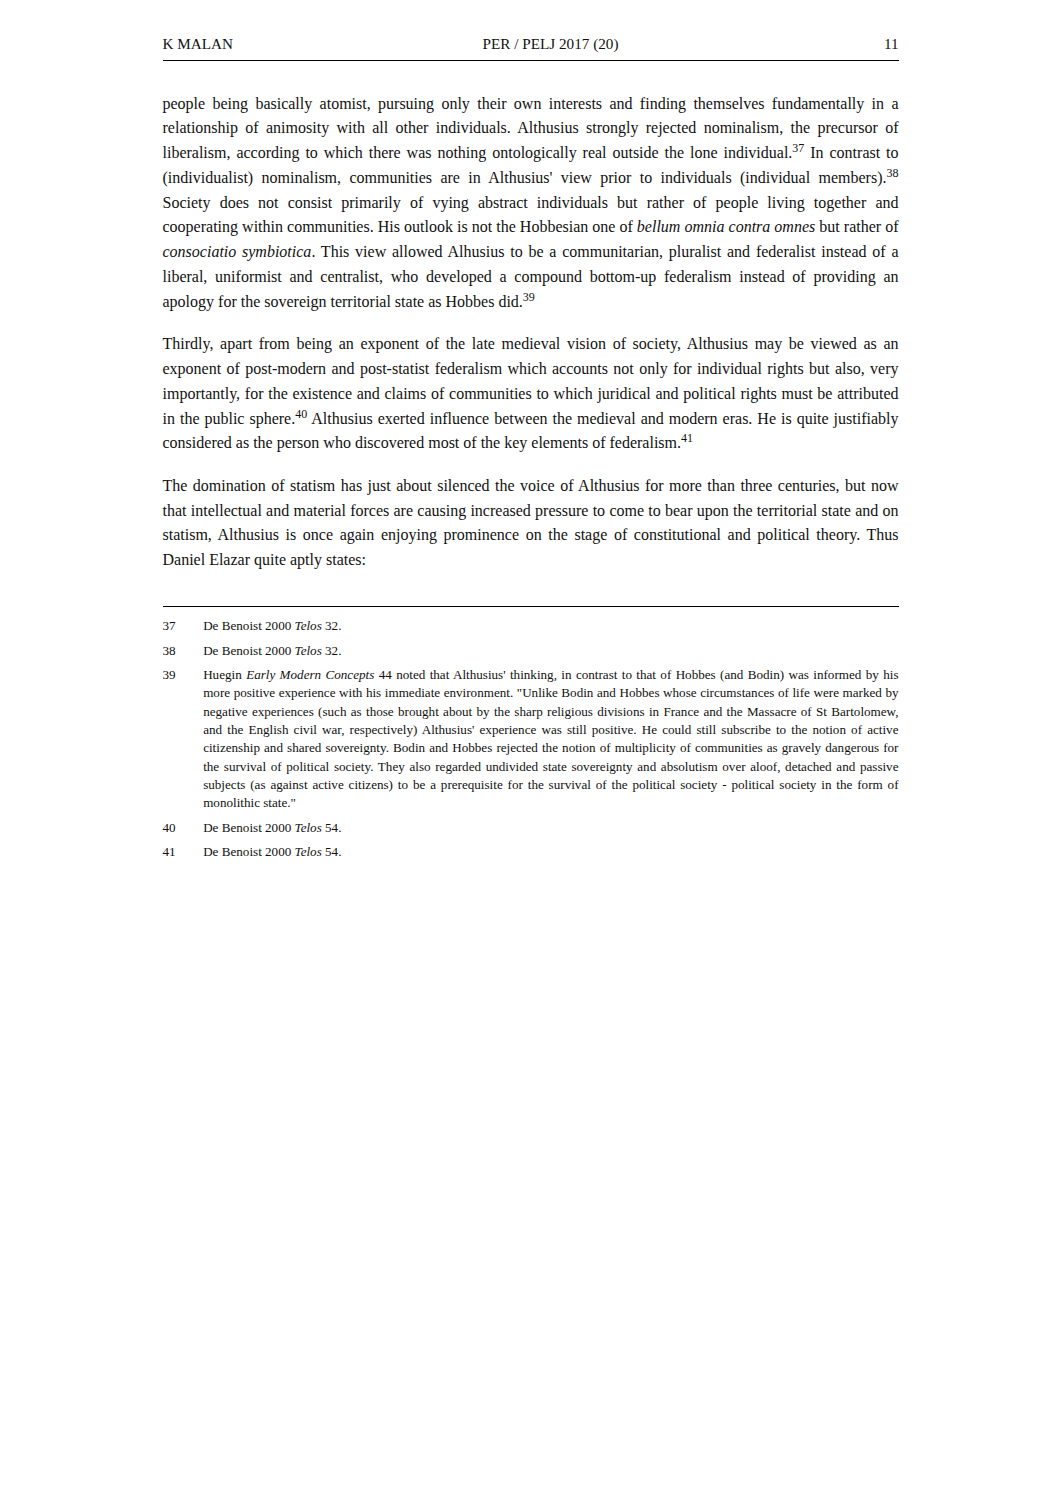K MALAN PER / PELJ 2017 (20) 11
people being basically atomist, pursuing only their own interests and finding themselves fundamentally in a relationship of animosity with all other individuals. Althusius strongly rejected nominalism, the precursor of liberalism, according to which there was nothing ontologically real outside the lone individual.37 In contrast to (individualist) nominalism, communities are in Althusius' view prior to individuals (individual members).38 Society does not consist primarily of vying abstract individuals but rather of people living together and cooperating within communities. His outlook is not the Hobbesian one of bellum omnia contra omnes but rather of consociatio symbiotica. This view allowed Alhusius to be a communitarian, pluralist and federalist instead of a liberal, uniformist and centralist, who developed a compound bottom-up federalism instead of providing an apology for the sovereign territorial state as Hobbes did.39
Thirdly, apart from being an exponent of the late medieval vision of society, Althusius may be viewed as an exponent of post-modern and post-statist federalism which accounts not only for individual rights but also, very importantly, for the existence and claims of communities to which juridical and political rights must be attributed in the public sphere.40 Althusius exerted influence between the medieval and modern eras. He is quite justifiably considered as the person who discovered most of the key elements of federalism.41
The domination of statism has just about silenced the voice of Althusius for more than three centuries, but now that intellectual and material forces are causing increased pressure to come to bear upon the territorial state and on statism, Althusius is once again enjoying prominence on the stage of constitutional and political theory. Thus Daniel Elazar quite aptly states:
37 De Benoist 2000 Telos 32.
38 De Benoist 2000 Telos 32.
39 Huegin Early Modern Concepts 44 noted that Althusius' thinking, in contrast to that of Hobbes (and Bodin) was informed by his more positive experience with his immediate environment. "Unlike Bodin and Hobbes whose circumstances of life were marked by negative experiences (such as those brought about by the sharp religious divisions in France and the Massacre of St Bartolomew, and the English civil war, respectively) Althusius' experience was still positive. He could still subscribe to the notion of active citizenship and shared sovereignty. Bodin and Hobbes rejected the notion of multiplicity of communities as gravely dangerous for the survival of political society. They also regarded undivided state sovereignty and absolutism over aloof, detached and passive subjects (as against active citizens) to be a prerequisite for the survival of the political society - political society in the form of monolithic state."
40 De Benoist 2000 Telos 54.
41 De Benoist 2000 Telos 54.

______

Exercise directions:
It would help to have the listing above repeated exactly, with all images removed.

Response to this exercise:
K MALAN PER / PELJ 2017 (20) 11
people being basically atomist, pursuing only their own interests and finding themselves fundamentally in a relationship of animosity with all other individuals. Althusius strongly rejected nominalism, the precursor of liberalism, according to which there was nothing ontologically real outside the lone individual.37 In contrast to (individualist) nominalism, communities are in Althusius' view prior to individuals (individual members).38 Society does not consist primarily of vying abstract individuals but rather of people living together and cooperating within communities. His outlook is not the Hobbesian one of bellum omnia contra omnes but rather of consociatio symbiotica. This view allowed Alhusius to be a communitarian, pluralist and federalist instead of a liberal, uniformist and centralist, who developed a compound bottom-up federalism instead of providing an apology for the sovereign territorial state as Hobbes did.39
Thirdly, apart from being an exponent of the late medieval vision of society, Althusius may be viewed as an exponent of post-modern and post-statist federalism which accounts not only for individual rights but also, very importantly, for the existence and claims of communities to which juridical and political rights must be attributed in the public sphere.40 Althusius exerted influence between the medieval and modern eras. He is quite justifiably considered as the person who discovered most of the key elements of federalism.41
The domination of statism has just about silenced the voice of Althusius for more than three centuries, but now that intellectual and material forces are causing increased pressure to come to bear upon the territorial state and on statism, Althusius is once again enjoying prominence on the stage of constitutional and political theory. Thus Daniel Elazar quite aptly states:
37 De Benoist 2000 Telos 32.
38 De Benoist 2000 Telos 32.
39 Huegin Early Modern Concepts 44 noted that Althusius' thinking, in contrast to that of Hobbes (and Bodin) was informed by his more positive experience with his immediate environment. "Unlike Bodin and Hobbes whose circumstances of life were marked by negative experiences (such as those brought about by the sharp religious divisions in France and the Massacre of St Bartolomew, and the English civil war, respectively) Althusius' experience was still positive. He could still subscribe to the notion of active citizenship and shared sovereignty. Bodin and Hobbes rejected the notion of multiplicity of communities as gravely dangerous for the survival of political society. They also regarded undivided state sovereignty and absolutism over aloof, detached and passive subjects (as against active citizens) to be a prerequisite for the survival of the political society - political society in the form of monolithic state."
40 De Benoist 2000 Telos 54.
41 De Benoist 2000 Telos 54.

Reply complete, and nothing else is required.